Activity: Apart from the pictures, everything in the lines below must be printed exactly.

Data excerpt:

*** Block opens ***

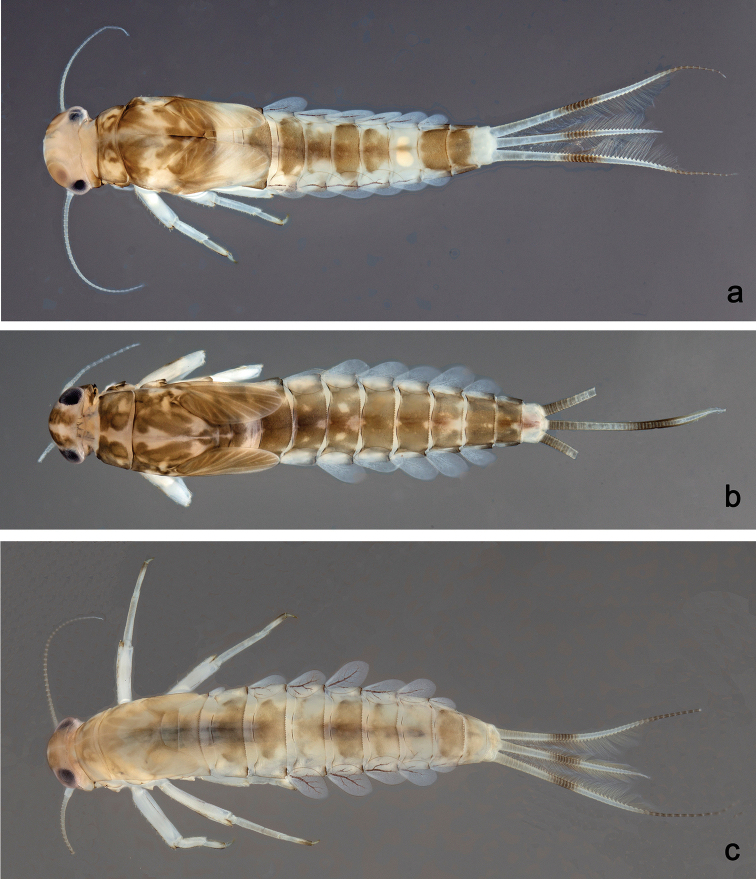
Habitus, larvae, dorsal view aLabiobaetis
gamay sp. nov. bLabiobaetis
pangantihoni sp. nov. cLabiobaetis
tagbanwa sp. nov.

*** Block closes ***

Task answer:
Habitus, larvae, dorsal view aLabiobaetis
gamay sp. nov. bLabiobaetis
pangantihoni sp. nov. cLabiobaetis
tagbanwa sp. nov.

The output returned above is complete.